Sunday, 4 September 2011

Editorial comment: German fixture lists

BERLIN - Drafting the new Interstate Treaty on Gambling (ITG) in Germany has - so far - not been a smooth process. Only last month the European Commission rejected the draft text of a new ITG, stating it was not compatible with EU law. This was followed by a decision of the leaders of the German Federal States to postpone a final decision on the new legislation until October, which means that it becomes even more unlikely a new regulatory framework will be in place before the current ITG expires on 31 December. 

On top of that, the federal states still have to deal with enfant terrible Schleswig-Holstein. Germany’s most northern state is still campaigning for its own, much more liberal online gambling regime, a scenario that is out of the question for most other states. The State, however, did announce on 22 August its intention to postpone its draft legislation. If that is not enough, the process of market regulation is being further frustrated - and probably further delayed - by the emergence of a new player.

The Bundesliga, the German federal sports body for football, has joined the gambling debate by threatening to charge betting operators for the use of their fixtures lists - the lists with competition times and places, which are subject to copyright, according to the Bundesliga. This way, operators will be prevented from using the Bundesliga’s fixtures lists free of charge, making sports betting impossible without transferring large sums of money to the sports body.

> INFORMATION SUPPLIED:
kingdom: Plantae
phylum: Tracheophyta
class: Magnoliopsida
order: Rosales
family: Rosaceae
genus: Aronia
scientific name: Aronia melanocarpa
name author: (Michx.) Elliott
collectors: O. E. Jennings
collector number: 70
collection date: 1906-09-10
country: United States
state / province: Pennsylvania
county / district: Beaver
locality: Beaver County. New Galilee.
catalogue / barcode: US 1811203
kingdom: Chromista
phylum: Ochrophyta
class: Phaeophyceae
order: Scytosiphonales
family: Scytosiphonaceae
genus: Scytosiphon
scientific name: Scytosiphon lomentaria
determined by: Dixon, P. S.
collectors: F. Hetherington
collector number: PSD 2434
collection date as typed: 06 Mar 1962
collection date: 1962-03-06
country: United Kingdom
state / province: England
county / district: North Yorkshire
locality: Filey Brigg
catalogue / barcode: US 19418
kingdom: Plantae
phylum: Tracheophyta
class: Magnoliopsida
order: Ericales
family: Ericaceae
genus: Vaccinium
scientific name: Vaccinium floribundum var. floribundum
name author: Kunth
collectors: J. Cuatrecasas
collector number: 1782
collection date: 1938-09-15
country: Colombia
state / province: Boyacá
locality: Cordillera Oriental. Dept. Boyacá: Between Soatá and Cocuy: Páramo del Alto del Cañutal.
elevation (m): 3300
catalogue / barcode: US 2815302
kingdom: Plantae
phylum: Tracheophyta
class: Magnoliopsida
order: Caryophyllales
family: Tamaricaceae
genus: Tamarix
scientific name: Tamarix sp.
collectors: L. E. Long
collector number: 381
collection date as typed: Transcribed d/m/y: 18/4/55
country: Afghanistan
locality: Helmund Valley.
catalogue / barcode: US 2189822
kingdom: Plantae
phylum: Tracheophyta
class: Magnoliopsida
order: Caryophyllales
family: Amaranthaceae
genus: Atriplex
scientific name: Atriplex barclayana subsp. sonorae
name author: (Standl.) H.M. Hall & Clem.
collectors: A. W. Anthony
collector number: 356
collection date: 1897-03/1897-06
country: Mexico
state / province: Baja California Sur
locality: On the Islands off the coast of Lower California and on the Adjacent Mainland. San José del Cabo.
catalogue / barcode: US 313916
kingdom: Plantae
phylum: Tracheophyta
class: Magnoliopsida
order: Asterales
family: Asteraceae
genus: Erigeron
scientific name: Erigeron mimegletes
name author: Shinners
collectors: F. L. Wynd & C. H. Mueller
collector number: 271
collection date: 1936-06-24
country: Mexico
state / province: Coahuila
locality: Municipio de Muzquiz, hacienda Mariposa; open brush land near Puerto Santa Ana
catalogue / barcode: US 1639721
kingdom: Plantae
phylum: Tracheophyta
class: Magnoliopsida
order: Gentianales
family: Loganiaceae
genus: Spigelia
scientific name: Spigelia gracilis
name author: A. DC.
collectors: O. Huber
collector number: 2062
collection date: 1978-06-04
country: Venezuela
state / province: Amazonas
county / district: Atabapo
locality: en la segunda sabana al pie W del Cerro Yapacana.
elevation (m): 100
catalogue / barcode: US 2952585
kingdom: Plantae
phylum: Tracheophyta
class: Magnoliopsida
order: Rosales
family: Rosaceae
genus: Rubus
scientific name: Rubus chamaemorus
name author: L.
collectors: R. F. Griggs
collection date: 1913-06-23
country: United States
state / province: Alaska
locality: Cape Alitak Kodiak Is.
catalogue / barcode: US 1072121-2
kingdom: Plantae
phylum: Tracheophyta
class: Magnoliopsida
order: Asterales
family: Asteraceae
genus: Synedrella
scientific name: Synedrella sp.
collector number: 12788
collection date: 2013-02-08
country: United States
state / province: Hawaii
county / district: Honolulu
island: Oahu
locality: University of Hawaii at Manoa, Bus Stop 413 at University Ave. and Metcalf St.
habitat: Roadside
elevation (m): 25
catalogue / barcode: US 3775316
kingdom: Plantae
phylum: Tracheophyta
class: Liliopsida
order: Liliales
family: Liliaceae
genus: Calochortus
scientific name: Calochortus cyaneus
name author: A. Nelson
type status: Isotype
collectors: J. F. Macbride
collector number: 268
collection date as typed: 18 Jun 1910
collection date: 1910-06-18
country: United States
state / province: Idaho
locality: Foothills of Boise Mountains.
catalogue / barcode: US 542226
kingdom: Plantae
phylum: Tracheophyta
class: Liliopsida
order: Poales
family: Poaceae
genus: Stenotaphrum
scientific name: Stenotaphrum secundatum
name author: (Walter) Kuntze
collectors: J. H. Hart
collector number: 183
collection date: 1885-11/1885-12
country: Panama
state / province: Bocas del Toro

> WRITTEN TASKS:
1. Answer the following questions using the editorial comment on German fixture lists:
(a) On what date does the current ITG expire?
(b) On what date did Schleswig-Holstein announce its intention to postpone its draft legislation?
(c) According to the editorial, what does the Bundesliga threaten to charge betting operators for?
2. Reproduce a portion of the editorial comment on German fixture lists verbatim: begin at the words "The Bundesliga, the" and stop after "the sports body.".

> COMPLETE ANSWERS:
1.
(a) 31 December
(b) 22 August
(c) The use of its fixtures lists, which give competition times and places

2.
The Bundesliga, the German federal sports body for football, has joined the gambling debate by threatening to charge betting operators for the use of their fixtures lists - the lists with competition times and places, which are subject to copyright, according to the Bundesliga. This way, operators will be prevented from using the Bundesliga’s fixtures lists free of charge, making sports betting impossible without transferring large sums of money to the sports body.